In 2002, China and ASEAN had
signed a Declaration of Conduct through which they had agreed to
“resolve their territorial and jurisdictional disputes by peaceful
means, without resorting to the threat or use of force, through friendly
consultations and negotiations.”
But China has shown little haste in developing this into a practical code of conduct.
Beijing
has consistently refused to discuss the disputes in any but a bilateral
forum and its adherence to the United Nations Convention on the Law of
the Sea (UNCLOS) Agreement, or the law of the sea, is fitful at best. It
has walked away from a Philippines effort to use the UNCLOS mechanism
to resolve the dispute. But it is invoking UNCLOS in its dispute with
Japan.
New tone
But there is an important
straw in the wind signalling a new tone in Chinese policy. This was
contained in Xi Jinping’s speech at a special study session of the
party’s politburo on China’s maritime issues at the end of July where he
reiterated an old formulation of Deng Xiaoping, termed the 12 character
guideline, which essentially noted that in the island disputes,
“sovereignty remains ours,” but China was ready to “shelve disputes and
pursue joint development.” This was underscored by Foreign Minister Wang
Yi who, during the course of a South-East Asian tour in early August
noted that the eventual resolution of disputes could only be reached
through bilateral talks and would “take time,” and in the meantime,
there was need to pursue the Code of Conduct for handling problems
peacefully.
The Xi-Li tours to South-East Asia,
therefore, appear to be part of a larger strategy where China, having
drawn its lines on the sand in the South China Sea, is now seeking to
moderate its fallout.
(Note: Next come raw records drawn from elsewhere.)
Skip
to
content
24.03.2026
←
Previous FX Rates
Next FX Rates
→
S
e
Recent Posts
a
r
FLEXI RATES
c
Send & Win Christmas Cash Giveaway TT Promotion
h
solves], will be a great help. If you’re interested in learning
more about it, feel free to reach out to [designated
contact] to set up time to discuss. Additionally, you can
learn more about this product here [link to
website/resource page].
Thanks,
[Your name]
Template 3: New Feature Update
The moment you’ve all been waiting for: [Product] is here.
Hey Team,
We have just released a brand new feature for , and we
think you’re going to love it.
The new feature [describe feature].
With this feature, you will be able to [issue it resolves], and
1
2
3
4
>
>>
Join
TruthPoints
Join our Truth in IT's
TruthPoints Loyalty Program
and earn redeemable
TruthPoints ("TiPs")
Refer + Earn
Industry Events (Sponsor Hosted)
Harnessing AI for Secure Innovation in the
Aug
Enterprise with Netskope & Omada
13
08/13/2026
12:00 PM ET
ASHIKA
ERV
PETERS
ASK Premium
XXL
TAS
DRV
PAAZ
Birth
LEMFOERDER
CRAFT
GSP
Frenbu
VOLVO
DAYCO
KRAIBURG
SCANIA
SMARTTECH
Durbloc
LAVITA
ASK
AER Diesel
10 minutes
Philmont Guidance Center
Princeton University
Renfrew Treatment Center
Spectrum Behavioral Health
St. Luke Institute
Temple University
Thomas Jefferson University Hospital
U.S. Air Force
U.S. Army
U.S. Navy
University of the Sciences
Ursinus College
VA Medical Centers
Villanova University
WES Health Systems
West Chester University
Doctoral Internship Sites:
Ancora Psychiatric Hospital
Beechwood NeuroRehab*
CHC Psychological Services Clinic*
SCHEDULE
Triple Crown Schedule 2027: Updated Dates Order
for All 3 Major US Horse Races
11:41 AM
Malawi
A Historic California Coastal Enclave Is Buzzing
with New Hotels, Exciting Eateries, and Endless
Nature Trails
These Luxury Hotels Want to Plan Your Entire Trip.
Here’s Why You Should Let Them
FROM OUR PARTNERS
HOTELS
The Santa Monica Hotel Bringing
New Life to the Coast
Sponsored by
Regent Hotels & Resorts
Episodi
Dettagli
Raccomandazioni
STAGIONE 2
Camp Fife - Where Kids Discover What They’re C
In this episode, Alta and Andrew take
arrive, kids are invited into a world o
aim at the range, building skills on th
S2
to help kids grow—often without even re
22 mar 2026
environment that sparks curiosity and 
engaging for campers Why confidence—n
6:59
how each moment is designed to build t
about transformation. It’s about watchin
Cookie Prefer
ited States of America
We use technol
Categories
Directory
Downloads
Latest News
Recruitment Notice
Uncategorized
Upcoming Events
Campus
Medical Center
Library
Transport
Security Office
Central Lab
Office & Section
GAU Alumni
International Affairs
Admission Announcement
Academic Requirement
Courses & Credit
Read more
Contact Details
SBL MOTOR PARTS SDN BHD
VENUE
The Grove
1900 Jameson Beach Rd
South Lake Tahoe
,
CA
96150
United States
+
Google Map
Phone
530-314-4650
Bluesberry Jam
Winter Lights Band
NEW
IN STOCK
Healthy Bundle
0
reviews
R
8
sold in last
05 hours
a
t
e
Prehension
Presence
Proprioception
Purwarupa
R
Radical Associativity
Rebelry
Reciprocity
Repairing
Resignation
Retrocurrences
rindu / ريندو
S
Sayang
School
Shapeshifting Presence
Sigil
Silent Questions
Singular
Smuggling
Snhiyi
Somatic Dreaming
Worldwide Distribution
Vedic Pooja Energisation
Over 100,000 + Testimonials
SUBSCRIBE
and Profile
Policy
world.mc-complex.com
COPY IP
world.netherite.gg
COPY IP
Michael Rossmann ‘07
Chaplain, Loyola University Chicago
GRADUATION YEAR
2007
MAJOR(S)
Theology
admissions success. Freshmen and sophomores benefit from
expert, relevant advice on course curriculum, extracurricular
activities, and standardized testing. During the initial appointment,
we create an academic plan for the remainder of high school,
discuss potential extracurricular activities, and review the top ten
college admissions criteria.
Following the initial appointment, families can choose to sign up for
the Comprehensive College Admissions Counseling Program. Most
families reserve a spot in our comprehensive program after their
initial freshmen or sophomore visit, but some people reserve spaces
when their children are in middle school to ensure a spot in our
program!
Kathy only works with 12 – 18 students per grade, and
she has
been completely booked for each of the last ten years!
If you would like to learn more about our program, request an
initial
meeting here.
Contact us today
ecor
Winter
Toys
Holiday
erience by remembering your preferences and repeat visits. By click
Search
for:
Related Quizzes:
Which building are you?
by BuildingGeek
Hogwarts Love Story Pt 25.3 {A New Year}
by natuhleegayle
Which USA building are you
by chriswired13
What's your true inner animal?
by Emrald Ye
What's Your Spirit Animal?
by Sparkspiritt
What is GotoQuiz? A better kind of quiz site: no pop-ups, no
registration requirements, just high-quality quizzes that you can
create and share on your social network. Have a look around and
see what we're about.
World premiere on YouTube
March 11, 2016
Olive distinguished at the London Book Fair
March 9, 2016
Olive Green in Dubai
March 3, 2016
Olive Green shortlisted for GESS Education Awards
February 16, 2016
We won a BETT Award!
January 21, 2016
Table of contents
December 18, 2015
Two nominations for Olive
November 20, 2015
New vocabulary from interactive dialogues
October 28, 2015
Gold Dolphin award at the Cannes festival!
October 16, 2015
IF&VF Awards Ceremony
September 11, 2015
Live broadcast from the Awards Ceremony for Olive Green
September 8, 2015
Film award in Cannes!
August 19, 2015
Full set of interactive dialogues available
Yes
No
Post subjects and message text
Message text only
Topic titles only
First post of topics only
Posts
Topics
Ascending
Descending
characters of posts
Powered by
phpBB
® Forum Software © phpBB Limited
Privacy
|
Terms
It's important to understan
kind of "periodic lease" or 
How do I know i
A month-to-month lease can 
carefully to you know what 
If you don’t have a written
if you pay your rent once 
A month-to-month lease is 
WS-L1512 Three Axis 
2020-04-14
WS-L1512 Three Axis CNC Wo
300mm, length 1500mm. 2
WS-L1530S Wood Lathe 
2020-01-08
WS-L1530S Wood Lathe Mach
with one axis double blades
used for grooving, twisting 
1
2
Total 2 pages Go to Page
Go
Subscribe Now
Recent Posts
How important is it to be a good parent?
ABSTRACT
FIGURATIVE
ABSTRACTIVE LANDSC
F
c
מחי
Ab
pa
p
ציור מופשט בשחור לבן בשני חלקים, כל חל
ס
In the larger geopolitical framework it would
appear that Beijing is working with the assumption that it has a window
of some three or four years in which it will take the U.S. and Europe to
hack their way out of the self-created maze they are in.
This
is the period in which Beijing needs to reach out and consolidate new
relationships and configure partnerships that will help China assume its
rightful place as a world power of consequence.
In
the 19th century, Britain initiated the Great Game to limit Russian
power. The Great Game today is about the rise of China, and the U.S.
effort in remaining number one, come what may. The 21st century game is
not about containment, which is simply not possible when each is the
other’s second largest trading partner. It is about competition to be
the number one economic and military power in the world and, in that
sense, it is about winning and losing and its consequences thereof.